▸ Task goal
Copy out every line of the data exactly; do not include the images.

>>>>

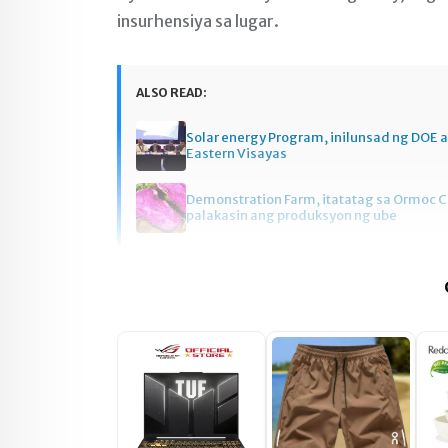
insurhensiya sa lugar.
ALSO READ:
Solar energy Program, inilunsad ng DOE a
Eastern Visayas
Demonstration Farm, itatatag sa Ormoc C
palakasin ang produksyon ng ube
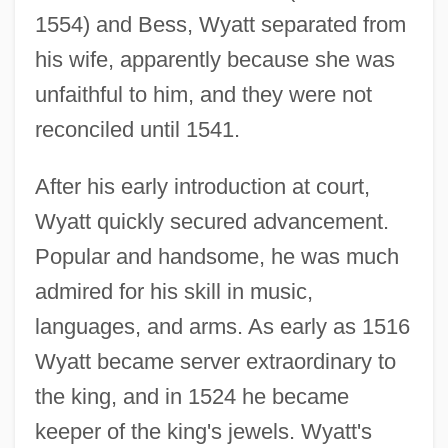
1554) and Bess, Wyatt separated from
his wife, apparently because she was
unfaithful to him, and they were not
reconciled until 1541.
After his early introduction at court,
Wyatt quickly secured advancement.
Popular and handsome, he was much
admired for his skill in music,
languages, and arms. As early as 1516
Wyatt became server extraordinary to
the king, and in 1524 he became
keeper of the king's jewels. Wyatt's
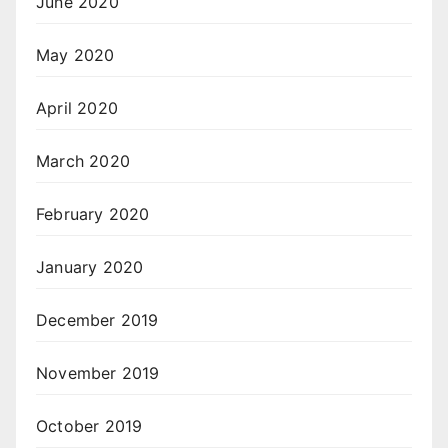
June 2020
May 2020
April 2020
March 2020
February 2020
January 2020
December 2019
November 2019
October 2019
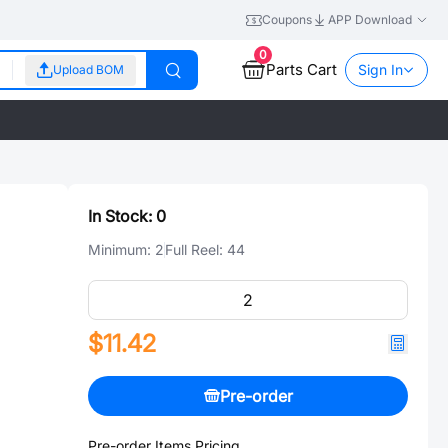
Coupons
APP Download
0
Parts Cart
Sign In
Upload BOM
In Stock:
0
Minimum:
2
Full Reel:
44
$11.42
Pre-order
Pre-order Items Pricing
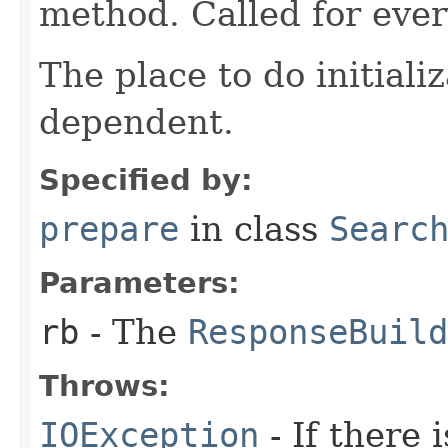
method. Called for eve
The place to do initiali
dependent.
Specified by:
prepare
in class
Searc
Parameters:
rb
- The
ResponseBuild
Throws:
IOException
- If there i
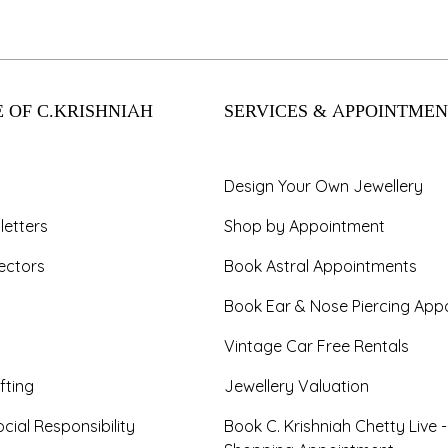
 OF C.KRISHNIAH
SERVICES & APPOINTMEN
Design Your Own Jewellery
letters
Shop by Appointment
ectors
Book Astral Appointments
Book Ear & Nose Piercing App
Vintage Car Free Rentals
fting
Jewellery Valuation
cial Responsibility
Book C. Krishniah Chetty Live 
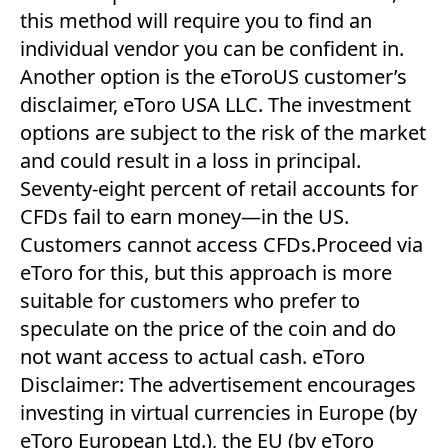
this method will require you to find an
individual vendor you can be confident in.
Another option is the eToroUS customer’s
disclaimer, eToro USA LLC. The investment
options are subject to the risk of the market
and could result in a loss in principal.
Seventy-eight percent of retail accounts for
CFDs fail to earn money—in the US.
Customers cannot access CFDs.Proceed via
eToro for this, but this approach is more
suitable for customers who prefer to
speculate on the price of the coin and do
not want access to actual cash. eToro
Disclaimer: The advertisement encourages
investing in virtual currencies in Europe (by
eToro European Ltd.), the EU (by eToro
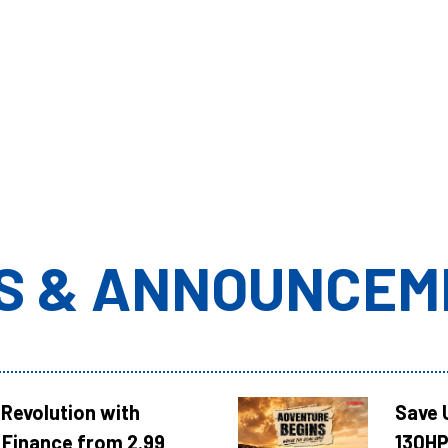
S & ANNOUNCEM
Revolution with
Save 
Finance from 2.99
130HP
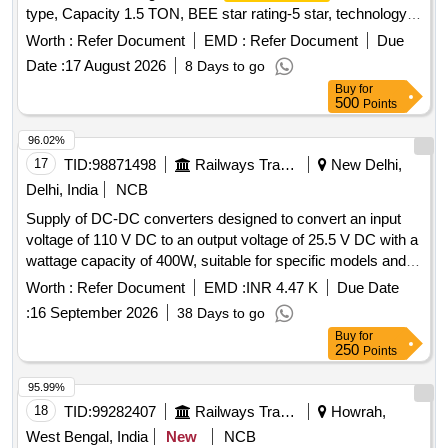
type, Capacity 1.5 TON, BEE star rating-5 star, technology
of
- Inverter type (Variable speed), Rated
Air Conditioner
Worth :
Refer Document
EMD :
Refer Document
Due
cooling capacity 3501 < 5200, Input voltage -230 V, Single
Date :
17 August 2026
8 Days to go
Phase, 50 Hz AC, Refridgerant designation- R32 or better,
Buy
for
Material of evaporator material (coil) & condenser- Copper,
500
Points
Eco-friendly refridgerant -Yes, Air filter synthetic fibre. Make-
LG, VOLTAS, Panasonic, Hitachi, Samsung, Daikin, Godrej,
96.02%
Carrier, Mitsubishi, Lloyd only.] . Supply, Installation and
17
TID:
98871498
Railways Transport Services
New Delhi,
Commissioning of SPLIT
wall mount type,
Air Conditioner
Delhi, India
NCB
Capacity 1. 5 TON, BEE star rating-5 star, technology of
Air
Supply of DC-DC converters designed to convert an input
- Inverter type (Variable speed), Rated cooling
Conditioner
voltage of 110 V DC to an output voltage of 25.5 V DC with a
capacity 3501 < 5200, Input voltage -230 V, Single Phase, 50
wattage capacity of 400W, suitable for specific models and
Hz AC, Refridgerant designation- R32 or bette r, Material of
specifications. DC-DC converter
evaporator material (coil) & condenser- Copper, Eco-friendly
Worth :
Refer Document
EMD :
INR 4.47 K
Due Date
refridgerant -Yes, Air filter synthe tic fibre. Make-LG,
:
16 September 2026
38 Days to go
VOLTAS, Panasonic, Hitachi, Samsung, Daikin, Godrej,
Buy
for
Carrier, Mitsubishi, Lloyd only. [ W arranty Period: 30 Months
250
Points
after the date of delivery ] ]
95.99%
18
TID:
99282407
Railways Transport Services
Howrah,
West Bengal, India
New
NCB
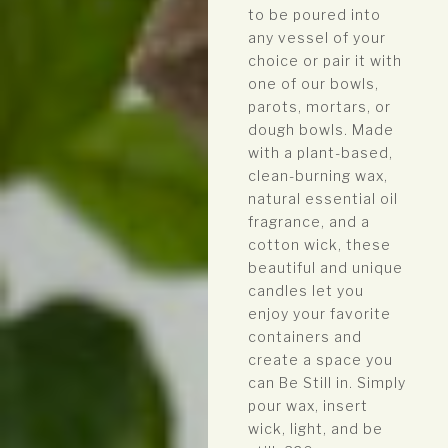
to be poured into
any vessel of your
choice or pair it with
one of our bowls,
parots, mortars, or
dough bowls. Made
with a plant-based,
clean-burning wax,
natural essential oil
fragrance, and a
cotton wick, these
beautiful and unique
candles let you
enjoy your favorite
containers and
create a space you
can Be Still in. Simply
pour wax, insert
wick, light, and be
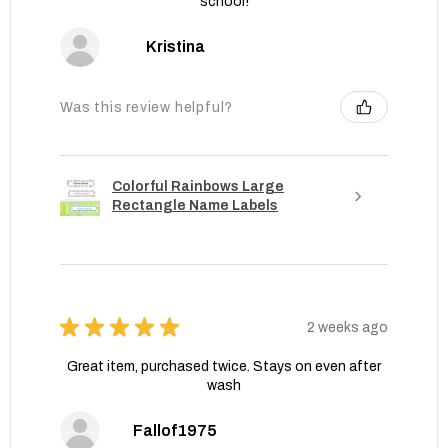
school!
Kristina
Was this review helpful?
Colorful Rainbows Large
Rectangle Name Labels
★
★
★
★
★
2 weeks ago
Great item, purchased twice. Stays on even after
wash
Fallof1975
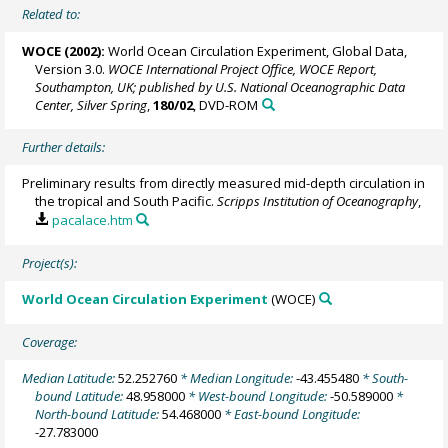
Related to:
WOCE (2002):
World Ocean Circulation Experiment, Global Data,
Version 3.0.
WOCE International Project Office, WOCE Report,
Southampton, UK; published by U.S. National Oceanographic Data
Center, Silver Spring
,
180/02
, DVD-ROM
Further details:
Preliminary results from directly measured mid-depth circulation in
the tropical and South Pacific.
Scripps Institution of Oceanography
,
pacalace.htm
Project(s):
World Ocean Circulation Experiment
(WOCE)
Coverage:
Median Latitude:
52.252760
* Median Longitude:
-43.455480
* South-
bound Latitude:
48.958000
* West-bound Longitude:
-50.589000
*
North-bound Latitude:
54.468000
* East-bound Longitude:
-27.783000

<<<<

▸ Answer space
insurhensiya sa lugar.
ALSO READ:
Solar energy Program, inilunsad ng DOE a
Eastern Visayas
Demonstration Farm, itatatag sa Ormoc C
palakasin ang produksyon ng ube
1554) and Bess, Wyatt separated from
his wife, apparently because she was
unfaithful to him, and they were not
reconciled until 1541.
After his early introduction at court,
Wyatt quickly secured advancement.
Popular and handsome, he was much
admired for his skill in music,
languages, and arms. As early as 1516
Wyatt became server extraordinary to
the king, and in 1524 he became
keeper of the king's jewels. Wyatt's
June 2020
May 2020
April 2020
March 2020
February 2020
January 2020
December 2019
November 2019
October 2019
Coupons
APP Download
0
Parts Cart
Sign In
Upload BOM
In Stock:
0
Minimum:
2
Full Reel:
44
$11.42
Pre-order
Pre-order Items Pricing
method. Called for eve
The place to do initiali
dependent.
Specified by:
prepare
in class
Searc
Parameters:
rb
- The
ResponseBuild
Throws:
IOException
- If there i
 OF C.KRISHNIAH
SERVICES & APPOINTMEN
Design Your Own Jewellery
letters
Shop by Appointment
ectors
Book Astral Appointments
Book Ear & Nose Piercing App
Vintage Car Free Rentals
fting
Jewellery Valuation
cial Responsibility
Book C. Krishniah Chetty Live 
this method will require you to find an
individual vendor you can be confident in.
Another option is the eToroUS customer’s
disclaimer, eToro USA LLC. The investment
options are subject to the risk of the market
and could result in a loss in principal.
Seventy-eight percent of retail accounts for
CFDs fail to earn money—in the US.
Customers cannot access CFDs.Proceed via
eToro for this, but this approach is more
suitable for customers who prefer to
speculate on the price of the coin and do
not want access to actual cash. eToro
Disclaimer: The advertisement encourages
investing in virtual currencies in Europe (by
eToro European Ltd.), the EU (by eToro
S & ANNOUNCEM
Revolution with
Save 
Finance from 2.99
130HP
type, Capacity 1.5 TON, BEE star rating-5 star, technology
of
- Inverter type (Variable speed), Rated
Air Conditioner
Worth :
Refer Document
EMD :
Refer Document
Due
cooling capacity 3501 < 5200, Input voltage -230 V, Single
Date :
17 August 2026
8 Days to go
Phase, 50 Hz AC, Refridgerant designation- R32 or better,
Buy
for
Material of evaporator material (coil) & condenser- Copper,
500
Points
Eco-friendly refridgerant -Yes, Air filter synthetic fibre. Make-
LG, VOLTAS, Panasonic, Hitachi, Samsung, Daikin, Godrej,
96.02%
Carrier, Mitsubishi, Lloyd only.] . Supply, Installation and
17
TID:
98871498
Railways Transport Services
New Delhi,
Commissioning of SPLIT
wall mount type,
Air Conditioner
Delhi, India
NCB
Capacity 1. 5 TON, BEE star rating-5 star, technology of
Air
Supply of DC-DC converters designed to convert an input
- Inverter type (Variable speed), Rated cooling
Conditioner
voltage of 110 V DC to an output voltage of 25.5 V DC with a
capacity 3501 < 5200, Input voltage -230 V, Single Phase, 50
wattage capacity of 400W, suitable for specific models and
Hz AC, Refridgerant designation- R32 or bette r, Material of
specifications. DC-DC converter
evaporator material (coil) & condenser- Copper, Eco-friendly
Worth :
Refer Document
EMD :
INR 4.47 K
Due Date
refridgerant -Yes, Air filter synthe tic fibre. Make-LG,
:
16 September 2026
38 Days to go
VOLTAS, Panasonic, Hitachi, Samsung, Daikin, Godrej,
Buy
for
Carrier, Mitsubishi, Lloyd only. [ W arranty Period: 30 Months
250
Points
after the date of delivery ] ]
95.99%
18
TID:
99282407
Railways Transport Services
Howrah,
West Bengal, India
New
NCB
to be poured into
any vessel of your
choice or pair it with
one of our bowls,
parots, mortars, or
dough bowls. Made
with a plant-based,
clean-burning wax,
natural essential oil
fragrance, and a
cotton wick, these
beautiful and unique
candles let you
enjoy your favorite
containers and
create a space you
can Be Still in. Simply
pour wax, insert
wick, light, and be
school!
Kristina
Was this review helpful?
Colorful Rainbows Large
Rectangle Name Labels
★
★
★
★
★
2 weeks ago
Great item, purchased twice. Stays on even after
wash
Fallof1975
Related to:
WOCE (2002):
World Ocean Circulation Experiment, Global Data,
Version 3.0.
WOCE International Project Office, WOCE Report,
Southampton, UK; published by U.S. National Oceanographic Data
Center, Silver Spring
,
180/02
, DVD-ROM
Further details:
Preliminary results from directly measured mid-depth circulation in
the tropical and South Pacific.
Scripps Institution of Oceanography
,
pacalace.htm
Project(s):
World Ocean Circulation Experiment
(WOCE)
Coverage:
Median Latitude:
52.252760
* Median Longitude:
-43.455480
* South-
bound Latitude:
48.958000
* West-bound Longitude:
-50.589000
*
North-bound Latitude:
54.468000
* East-bound Longitude:
-27.783000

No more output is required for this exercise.